Extrait du texte:
De fait, les clichés réunis dans cette exposition témoignent de son regard « sculptural » porté sur les objets, les espaces, la nature et les corps.

On y retrouve aussi, à travers l’instantanéité des vues, la part laissée au hasard et à l’aléatoire. Cet aléatoire auquel elle livre ses tentatives de sculptures (ou « sculptures involontaires ») lorsqu’elle enfourne un objet enveloppé d’argile fraîche pour le laisser se consumer et recueillir l’« objet résiduel » portant son empreinte… Ou lorsqu’elle fait couler du bronze sur des cactus brûlant au contact du métal en fusion, générant des aspérités aléatoires à la surface des sculptures.

© Kantinka Bock

Fragments de corps

Minimalistes, comme ses sculptures approchant l’abstraction sans jamais s’y fondre tout à fait, évoquant toujours des formes organiques, des parcelles de peaux ou de corps…, ses gros plans font des épidermes des tableaux vivants.

© Kantinka Bock

La peau est d’ailleurs dans ces photographies le lieu de rencontre de l’homme avec l’animal et le végétal : une frelon moribond se courbant sur le bord d’une main, une sauterelle remontant une épaule, un serpent d’argent enroulé autour d’un doigt blessé, le membre d’un cactus mort suspendu à un autre… voici l’infime et le minuscule transformés en épopée, les choses les plus imperceptibles devenues perceptibles, l’insignifiance sublimée… Plaquées au premier plan, deux paumes de main maculées de terre témoignent avec force de cette poésie du fragment et du rien.

Données:
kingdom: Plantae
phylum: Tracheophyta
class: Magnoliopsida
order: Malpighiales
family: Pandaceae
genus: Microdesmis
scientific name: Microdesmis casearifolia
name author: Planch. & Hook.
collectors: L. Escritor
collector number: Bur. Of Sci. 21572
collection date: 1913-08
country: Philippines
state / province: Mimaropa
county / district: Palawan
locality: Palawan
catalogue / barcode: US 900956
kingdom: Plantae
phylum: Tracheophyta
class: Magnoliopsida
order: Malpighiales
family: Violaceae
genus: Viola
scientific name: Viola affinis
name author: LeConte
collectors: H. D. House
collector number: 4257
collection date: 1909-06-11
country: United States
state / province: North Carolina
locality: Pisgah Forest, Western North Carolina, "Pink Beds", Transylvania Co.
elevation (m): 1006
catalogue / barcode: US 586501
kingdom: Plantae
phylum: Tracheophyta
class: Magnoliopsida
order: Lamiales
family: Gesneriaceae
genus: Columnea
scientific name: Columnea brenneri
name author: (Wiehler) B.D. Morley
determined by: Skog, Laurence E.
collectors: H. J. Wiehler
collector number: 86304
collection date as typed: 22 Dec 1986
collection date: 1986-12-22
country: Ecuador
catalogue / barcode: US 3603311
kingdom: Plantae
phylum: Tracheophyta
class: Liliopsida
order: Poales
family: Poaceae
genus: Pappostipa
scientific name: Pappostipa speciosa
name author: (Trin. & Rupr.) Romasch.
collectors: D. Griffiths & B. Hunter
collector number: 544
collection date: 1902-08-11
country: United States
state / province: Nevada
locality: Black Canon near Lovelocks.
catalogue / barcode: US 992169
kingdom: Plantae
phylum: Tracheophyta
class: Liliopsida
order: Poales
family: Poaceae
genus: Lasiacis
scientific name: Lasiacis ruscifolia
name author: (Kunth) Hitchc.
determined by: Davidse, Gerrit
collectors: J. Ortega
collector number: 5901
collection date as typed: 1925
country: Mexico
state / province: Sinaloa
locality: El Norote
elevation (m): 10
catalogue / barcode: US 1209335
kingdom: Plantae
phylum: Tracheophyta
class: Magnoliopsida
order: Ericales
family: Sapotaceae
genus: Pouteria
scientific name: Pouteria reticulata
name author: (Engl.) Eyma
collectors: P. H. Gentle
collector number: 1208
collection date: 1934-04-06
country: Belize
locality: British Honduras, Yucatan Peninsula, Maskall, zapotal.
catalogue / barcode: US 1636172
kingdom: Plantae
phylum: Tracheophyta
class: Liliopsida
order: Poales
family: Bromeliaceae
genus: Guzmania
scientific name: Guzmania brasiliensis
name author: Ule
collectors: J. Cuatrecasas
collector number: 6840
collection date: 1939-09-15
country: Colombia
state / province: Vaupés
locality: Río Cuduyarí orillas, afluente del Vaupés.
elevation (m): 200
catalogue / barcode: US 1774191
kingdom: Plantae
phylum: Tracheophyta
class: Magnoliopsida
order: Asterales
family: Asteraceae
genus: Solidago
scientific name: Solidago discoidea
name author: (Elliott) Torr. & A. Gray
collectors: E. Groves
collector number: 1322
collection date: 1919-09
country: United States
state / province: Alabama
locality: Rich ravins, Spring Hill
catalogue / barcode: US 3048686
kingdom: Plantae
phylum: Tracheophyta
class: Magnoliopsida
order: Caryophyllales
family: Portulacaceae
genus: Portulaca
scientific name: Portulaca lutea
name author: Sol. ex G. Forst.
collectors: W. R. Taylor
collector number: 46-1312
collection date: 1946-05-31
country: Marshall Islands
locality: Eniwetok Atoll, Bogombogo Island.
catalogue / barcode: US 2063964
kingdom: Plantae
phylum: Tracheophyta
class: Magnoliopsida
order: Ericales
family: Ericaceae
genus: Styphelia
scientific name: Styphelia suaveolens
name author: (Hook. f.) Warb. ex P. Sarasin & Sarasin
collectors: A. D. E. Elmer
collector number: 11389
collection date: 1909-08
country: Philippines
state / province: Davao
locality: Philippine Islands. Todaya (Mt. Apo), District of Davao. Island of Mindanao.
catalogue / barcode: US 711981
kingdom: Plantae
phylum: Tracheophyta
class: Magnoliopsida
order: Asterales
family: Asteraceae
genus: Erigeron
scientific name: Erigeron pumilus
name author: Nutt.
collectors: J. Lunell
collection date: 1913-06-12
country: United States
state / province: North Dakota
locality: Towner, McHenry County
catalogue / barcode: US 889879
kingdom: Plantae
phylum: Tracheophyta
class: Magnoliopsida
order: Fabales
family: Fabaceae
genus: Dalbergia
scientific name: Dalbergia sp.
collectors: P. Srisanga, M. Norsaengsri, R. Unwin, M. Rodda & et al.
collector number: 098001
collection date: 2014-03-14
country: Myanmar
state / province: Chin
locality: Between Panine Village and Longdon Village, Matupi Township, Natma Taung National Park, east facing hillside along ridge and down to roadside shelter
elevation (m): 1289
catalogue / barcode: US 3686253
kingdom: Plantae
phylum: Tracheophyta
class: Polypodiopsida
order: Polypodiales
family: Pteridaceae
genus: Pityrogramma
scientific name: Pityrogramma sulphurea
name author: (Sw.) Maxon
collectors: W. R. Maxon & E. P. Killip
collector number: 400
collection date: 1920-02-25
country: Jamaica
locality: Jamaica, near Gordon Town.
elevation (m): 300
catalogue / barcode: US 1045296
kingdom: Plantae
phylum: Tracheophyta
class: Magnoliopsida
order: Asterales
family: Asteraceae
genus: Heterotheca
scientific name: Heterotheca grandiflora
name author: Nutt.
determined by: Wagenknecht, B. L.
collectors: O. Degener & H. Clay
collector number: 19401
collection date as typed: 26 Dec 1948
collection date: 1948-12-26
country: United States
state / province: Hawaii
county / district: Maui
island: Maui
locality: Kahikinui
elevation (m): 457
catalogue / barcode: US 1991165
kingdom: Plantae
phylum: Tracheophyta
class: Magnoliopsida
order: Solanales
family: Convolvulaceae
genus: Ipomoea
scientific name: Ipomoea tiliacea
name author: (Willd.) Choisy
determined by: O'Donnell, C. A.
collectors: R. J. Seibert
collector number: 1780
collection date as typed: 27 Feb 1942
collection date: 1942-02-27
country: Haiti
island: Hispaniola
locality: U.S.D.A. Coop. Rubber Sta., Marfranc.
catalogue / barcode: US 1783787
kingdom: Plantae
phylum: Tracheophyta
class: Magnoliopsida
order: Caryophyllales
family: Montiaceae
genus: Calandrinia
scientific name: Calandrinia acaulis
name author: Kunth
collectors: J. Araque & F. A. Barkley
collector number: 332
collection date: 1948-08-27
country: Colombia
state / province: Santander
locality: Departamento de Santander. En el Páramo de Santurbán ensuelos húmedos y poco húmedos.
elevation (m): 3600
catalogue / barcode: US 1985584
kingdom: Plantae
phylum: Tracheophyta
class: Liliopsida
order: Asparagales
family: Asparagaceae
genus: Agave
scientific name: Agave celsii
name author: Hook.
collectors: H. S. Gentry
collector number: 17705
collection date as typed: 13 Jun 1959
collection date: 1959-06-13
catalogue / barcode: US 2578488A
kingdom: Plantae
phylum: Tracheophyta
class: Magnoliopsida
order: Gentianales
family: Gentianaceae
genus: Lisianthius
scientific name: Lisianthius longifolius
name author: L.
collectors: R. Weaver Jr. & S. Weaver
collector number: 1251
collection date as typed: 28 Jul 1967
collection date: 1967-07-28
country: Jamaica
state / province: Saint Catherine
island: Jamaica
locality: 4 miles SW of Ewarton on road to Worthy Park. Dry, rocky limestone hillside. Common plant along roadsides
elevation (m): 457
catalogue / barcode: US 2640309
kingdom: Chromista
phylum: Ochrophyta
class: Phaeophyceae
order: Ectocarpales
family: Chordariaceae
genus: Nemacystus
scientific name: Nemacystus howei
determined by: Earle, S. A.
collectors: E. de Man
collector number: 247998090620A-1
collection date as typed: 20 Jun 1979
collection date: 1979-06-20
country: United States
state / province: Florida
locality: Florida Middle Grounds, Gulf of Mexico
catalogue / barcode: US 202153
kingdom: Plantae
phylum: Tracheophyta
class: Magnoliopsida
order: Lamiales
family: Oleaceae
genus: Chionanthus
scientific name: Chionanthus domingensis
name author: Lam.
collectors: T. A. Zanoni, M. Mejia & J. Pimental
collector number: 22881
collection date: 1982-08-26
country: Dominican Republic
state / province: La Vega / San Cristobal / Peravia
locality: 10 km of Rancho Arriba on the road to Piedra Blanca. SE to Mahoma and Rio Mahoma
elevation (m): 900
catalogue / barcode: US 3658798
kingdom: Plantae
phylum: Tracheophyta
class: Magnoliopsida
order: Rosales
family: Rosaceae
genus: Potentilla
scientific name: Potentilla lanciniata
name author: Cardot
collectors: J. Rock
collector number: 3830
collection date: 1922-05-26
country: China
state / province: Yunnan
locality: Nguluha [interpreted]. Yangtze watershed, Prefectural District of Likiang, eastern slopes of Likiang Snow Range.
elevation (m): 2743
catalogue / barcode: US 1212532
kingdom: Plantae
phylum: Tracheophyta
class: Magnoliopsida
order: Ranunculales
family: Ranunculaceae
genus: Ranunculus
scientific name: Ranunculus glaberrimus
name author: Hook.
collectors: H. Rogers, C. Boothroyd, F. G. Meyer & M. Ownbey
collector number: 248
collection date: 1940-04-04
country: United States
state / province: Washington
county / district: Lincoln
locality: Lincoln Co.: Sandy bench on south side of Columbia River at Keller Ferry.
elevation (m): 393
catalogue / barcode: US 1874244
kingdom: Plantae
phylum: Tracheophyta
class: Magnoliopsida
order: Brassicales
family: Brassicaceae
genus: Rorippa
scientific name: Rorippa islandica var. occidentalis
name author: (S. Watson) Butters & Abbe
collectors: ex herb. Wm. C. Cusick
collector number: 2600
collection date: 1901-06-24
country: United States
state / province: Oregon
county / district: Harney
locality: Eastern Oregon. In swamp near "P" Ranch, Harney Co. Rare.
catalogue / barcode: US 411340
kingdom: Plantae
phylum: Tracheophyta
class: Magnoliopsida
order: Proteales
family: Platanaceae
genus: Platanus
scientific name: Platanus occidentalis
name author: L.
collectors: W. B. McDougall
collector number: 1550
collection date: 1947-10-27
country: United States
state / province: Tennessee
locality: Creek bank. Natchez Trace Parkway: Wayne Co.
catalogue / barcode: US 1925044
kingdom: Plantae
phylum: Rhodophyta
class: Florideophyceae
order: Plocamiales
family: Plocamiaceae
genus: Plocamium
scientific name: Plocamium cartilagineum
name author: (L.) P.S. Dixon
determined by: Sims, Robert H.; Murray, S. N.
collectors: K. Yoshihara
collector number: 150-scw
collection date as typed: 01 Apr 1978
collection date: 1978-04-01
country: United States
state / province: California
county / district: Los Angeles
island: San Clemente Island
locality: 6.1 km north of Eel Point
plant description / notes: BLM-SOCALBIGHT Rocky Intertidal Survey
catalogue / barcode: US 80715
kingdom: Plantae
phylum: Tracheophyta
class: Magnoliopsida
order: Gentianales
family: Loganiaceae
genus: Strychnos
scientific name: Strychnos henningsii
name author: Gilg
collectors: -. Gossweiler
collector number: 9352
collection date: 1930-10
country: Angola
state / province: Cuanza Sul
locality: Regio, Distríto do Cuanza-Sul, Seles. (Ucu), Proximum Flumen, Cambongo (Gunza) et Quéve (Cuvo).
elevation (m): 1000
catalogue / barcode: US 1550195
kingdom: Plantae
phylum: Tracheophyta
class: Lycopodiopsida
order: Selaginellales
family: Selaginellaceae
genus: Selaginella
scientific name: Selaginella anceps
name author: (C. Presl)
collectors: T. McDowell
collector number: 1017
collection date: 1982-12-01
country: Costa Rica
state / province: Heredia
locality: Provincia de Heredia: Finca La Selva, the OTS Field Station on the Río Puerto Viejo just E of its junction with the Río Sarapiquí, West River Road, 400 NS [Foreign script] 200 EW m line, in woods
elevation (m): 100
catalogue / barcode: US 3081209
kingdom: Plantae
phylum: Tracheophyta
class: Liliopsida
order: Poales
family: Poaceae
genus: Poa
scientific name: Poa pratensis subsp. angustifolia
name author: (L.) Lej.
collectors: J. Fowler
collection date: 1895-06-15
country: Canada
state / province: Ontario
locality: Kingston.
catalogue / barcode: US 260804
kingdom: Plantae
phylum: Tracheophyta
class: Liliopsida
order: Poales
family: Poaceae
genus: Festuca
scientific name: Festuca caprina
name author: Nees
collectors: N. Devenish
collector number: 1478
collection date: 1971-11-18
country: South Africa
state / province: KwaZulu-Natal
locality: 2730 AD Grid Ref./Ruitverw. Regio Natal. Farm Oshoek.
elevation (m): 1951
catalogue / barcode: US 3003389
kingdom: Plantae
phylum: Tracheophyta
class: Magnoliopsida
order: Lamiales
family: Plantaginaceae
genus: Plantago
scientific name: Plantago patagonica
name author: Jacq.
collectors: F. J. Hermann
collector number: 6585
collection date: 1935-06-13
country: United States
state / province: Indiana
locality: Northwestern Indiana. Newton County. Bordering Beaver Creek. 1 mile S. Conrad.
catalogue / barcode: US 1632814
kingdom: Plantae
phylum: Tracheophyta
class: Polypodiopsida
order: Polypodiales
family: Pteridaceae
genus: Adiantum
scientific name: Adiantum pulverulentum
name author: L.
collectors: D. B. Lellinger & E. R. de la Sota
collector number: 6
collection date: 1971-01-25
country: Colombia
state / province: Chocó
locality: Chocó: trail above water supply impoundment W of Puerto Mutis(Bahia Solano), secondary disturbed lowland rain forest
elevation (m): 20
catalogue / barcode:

À faire:
Reproduisez intégralement l'extrait ci-dessus sur l'exposition de photographies, sans y changer un seul mot.

Résultat de l'exercice:
De fait, les clichés réunis dans cette exposition témoignent de son regard « sculptural » porté sur les objets, les espaces, la nature et les corps.

On y retrouve aussi, à travers l’instantanéité des vues, la part laissée au hasard et à l’aléatoire. Cet aléatoire auquel elle livre ses tentatives de sculptures (ou « sculptures involontaires ») lorsqu’elle enfourne un objet enveloppé d’argile fraîche pour le laisser se consumer et recueillir l’« objet résiduel » portant son empreinte… Ou lorsqu’elle fait couler du bronze sur des cactus brûlant au contact du métal en fusion, générant des aspérités aléatoires à la surface des sculptures.

© Kantinka Bock

Fragments de corps

Minimalistes, comme ses sculptures approchant l’abstraction sans jamais s’y fondre tout à fait, évoquant toujours des formes organiques, des parcelles de peaux ou de corps…, ses gros plans font des épidermes des tableaux vivants.

© Kantinka Bock

La peau est d’ailleurs dans ces photographies le lieu de rencontre de l’homme avec l’animal et le végétal : une frelon moribond se courbant sur le bord d’une main, une sauterelle remontant une épaule, un serpent d’argent enroulé autour d’un doigt blessé, le membre d’un cactus mort suspendu à un autre… voici l’infime et le minuscule transformés en épopée, les choses les plus imperceptibles devenues perceptibles, l’insignifiance sublimée… Plaquées au premier plan, deux paumes de main maculées de terre témoignent avec force de cette poésie du fragment et du rien.